== Extrait fourni
Autre argument pragmatique, les propositions Bellemare permettraient de réaliser des économies. Lesquelles? Le conducteur blessé privé de toute indemnité sera, de toute façon et à plus ou moins brève échéance, à la charge de l’État. Les frais engagés par la SAAQ pour récupérer auprès du conducteur criminellement responsable ce qu’elle a versé aux victimes innocentes risquent d’être plus élevés que ce qui pourrait être perçu en bout de ligne. Sans compter les frais additionnels qu’entraîneront la kyrielle de procès que l’application des propositions Bellemare ne manquera pas de susciter. Les assureurs automobile ont attaché le grelot des hausses de primes. Le ministre des Transports rétorque que rien de tel ne se produira, puisque le comportement criminel ne sera plus assurable. Pas de hausse de prime, mais absence de protection. Voilà qui est rassurant.

Pour ce qui est des arguments moraux, on réclame un traitement équitable pour les victimes d’actes criminels au volant. Celles-ci doivent conserver le droit d’intenter des poursuites civiles tout en bénéficiant des indemnités du régime public, tout comme le prévoit la Loi sur l’indemnisation des victimes d’actes criminels. Ce qui est valable pour la victime d’une agression armée, ne le serait pas moins lorsque l’arme de l’agression est une voiture. L’analogie tient-elle? Prend-on le volant dans l’intention de blesser ou de tuer de purs inconnus? Si l’argument vaut pour les victimes de comportement criminel au volant, le gouvernement harmonisera-t-il ses lois de façon à supprimer l’immunité dont jouissent présentement les employeurs criminellement responsables d’une lésion professionnelle? Quel serait l’avis du Conseil du patronat à ce propos? Par ailleurs, la morale et l’équité trouvent-elles leur compte lorsqu’un conducteur criminellement responsable est puni, non pas en fonction de la gravité objective de son comportement, mais plutôt en fonction de la gravité des blessures qu’il subit? Dans le cas d’un accidenté paraplégique, la privation de toute indemnité se chiffre en millions de dollars. Y a-t-il une seule infraction au Code criminel qui rend son auteur passible d’une amende de cette ampleur?
====
▶ _Tâches à réaliser_
- a) Répondez à ces questions sur l'extrait consacré aux propositions Bellemare :
(i) Qu'ont fait les assureurs automobile au sujet des primes ?
(ii) Quelle raison le ministre des Transports donne-t-il pour affirmer qu'il n'y aura pas de hausse de prime ?
(iii) À quel ordre de grandeur se chiffre la privation de toute indemnité pour un accidenté paraplégique ?
- b) Poursuivez l'extrait sur les propositions Bellemare après sa dernière phrase.
Les enregistrements n'ont aucun rapport avec l'extrait fourni.
== Matériel présenté
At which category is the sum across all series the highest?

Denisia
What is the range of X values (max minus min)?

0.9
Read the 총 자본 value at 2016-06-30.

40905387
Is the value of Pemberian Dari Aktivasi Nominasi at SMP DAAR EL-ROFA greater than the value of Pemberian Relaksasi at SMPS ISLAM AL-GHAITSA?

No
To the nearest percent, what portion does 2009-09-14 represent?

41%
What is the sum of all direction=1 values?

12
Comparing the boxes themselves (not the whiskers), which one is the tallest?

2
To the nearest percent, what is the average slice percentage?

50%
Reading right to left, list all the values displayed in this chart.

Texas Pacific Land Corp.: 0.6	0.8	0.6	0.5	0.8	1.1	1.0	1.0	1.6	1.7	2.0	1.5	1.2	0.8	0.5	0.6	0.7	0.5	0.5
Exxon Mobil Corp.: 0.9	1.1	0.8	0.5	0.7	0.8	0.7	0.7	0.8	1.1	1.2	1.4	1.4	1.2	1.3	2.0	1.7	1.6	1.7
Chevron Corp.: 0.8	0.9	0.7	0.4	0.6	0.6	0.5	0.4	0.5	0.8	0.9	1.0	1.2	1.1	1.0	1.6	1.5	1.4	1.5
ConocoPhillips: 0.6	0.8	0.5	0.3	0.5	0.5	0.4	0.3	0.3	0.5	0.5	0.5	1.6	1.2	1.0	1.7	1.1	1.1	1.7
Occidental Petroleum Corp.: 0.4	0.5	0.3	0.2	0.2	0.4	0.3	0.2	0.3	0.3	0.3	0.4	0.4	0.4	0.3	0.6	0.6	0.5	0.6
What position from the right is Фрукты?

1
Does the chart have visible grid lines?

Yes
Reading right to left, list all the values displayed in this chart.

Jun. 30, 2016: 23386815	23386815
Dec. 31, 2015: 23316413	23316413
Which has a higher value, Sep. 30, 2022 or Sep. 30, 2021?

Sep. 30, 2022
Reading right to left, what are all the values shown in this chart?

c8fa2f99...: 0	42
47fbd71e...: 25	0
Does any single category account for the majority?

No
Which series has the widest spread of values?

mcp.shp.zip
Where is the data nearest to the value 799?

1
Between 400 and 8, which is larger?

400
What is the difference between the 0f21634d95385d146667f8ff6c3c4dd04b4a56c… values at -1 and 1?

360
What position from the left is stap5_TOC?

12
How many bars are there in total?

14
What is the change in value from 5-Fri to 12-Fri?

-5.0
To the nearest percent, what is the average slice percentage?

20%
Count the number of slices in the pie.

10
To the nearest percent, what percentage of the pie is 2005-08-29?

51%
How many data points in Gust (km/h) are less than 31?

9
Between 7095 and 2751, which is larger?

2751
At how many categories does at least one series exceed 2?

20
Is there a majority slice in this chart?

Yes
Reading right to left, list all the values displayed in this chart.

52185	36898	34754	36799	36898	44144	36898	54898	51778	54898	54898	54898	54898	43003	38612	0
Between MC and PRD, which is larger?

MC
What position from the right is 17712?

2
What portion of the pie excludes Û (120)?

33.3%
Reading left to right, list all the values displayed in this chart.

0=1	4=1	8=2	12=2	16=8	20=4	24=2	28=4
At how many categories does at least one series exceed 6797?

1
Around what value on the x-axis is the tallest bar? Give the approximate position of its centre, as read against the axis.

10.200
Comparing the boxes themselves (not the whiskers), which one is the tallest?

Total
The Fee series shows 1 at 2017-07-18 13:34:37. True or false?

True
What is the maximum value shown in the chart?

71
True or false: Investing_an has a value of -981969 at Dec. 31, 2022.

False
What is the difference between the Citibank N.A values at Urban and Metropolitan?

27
====
▶ _Résultats des tâches_
- a)
(i) Ils ont attaché le grelot des hausses de primes.
(ii) Selon lui, le comportement criminel ne sera plus assurable.
(iii) Elle se chiffre en millions de dollars.

- b)
Les promoteurs du projet de loi cherchent à en minimiser la portée, pour ne pas ameuter l’opinion. Les mesures préconisées ne s’appliqueront, dit-on, qu’à ceux qui auront été trouvés coupables d’un comportement criminel au volant causant des lésions graves ou la mort. Au moment d’écrire ces lignes, le projet de loi n’a pas été présenté et sa portée exacte n’est pas connue. Il demeure qu’une accusation de négligence criminelle causant la mort ou des blessures est susceptible d’englober un large éventail de comportements. Le routier au long cours qui escamote ses périodes de repos, les accros du cellulaire au volant, les émules des vedettes de Formule 1, tous ne sont-ils pas susceptible d’être accusés? Où s’arrêtera-t-on? Les familles des victimes auront un motif pour faire pression sur les procureurs du Ministère public. Dans ce contexte, le verdict de culpabilité devient la clé qui ouvre la voie aux poursuites civiles. De ce fait, les accusés auront toutes les raisons du monde d’exclure un plaidoyer de culpabilité et d’aller en procès, car la condamnation aura des conséquences considérablement plus lourdes que l’amende, l’emprisonnement ou les autres mesures habituellement imposées. Le processus pénal s’en trouvera alourdi; les rôles seront encombrés. Au plan de la réhabilitation du contrevenant, les incidences économiques de la condamnation auront un impact dévastateur.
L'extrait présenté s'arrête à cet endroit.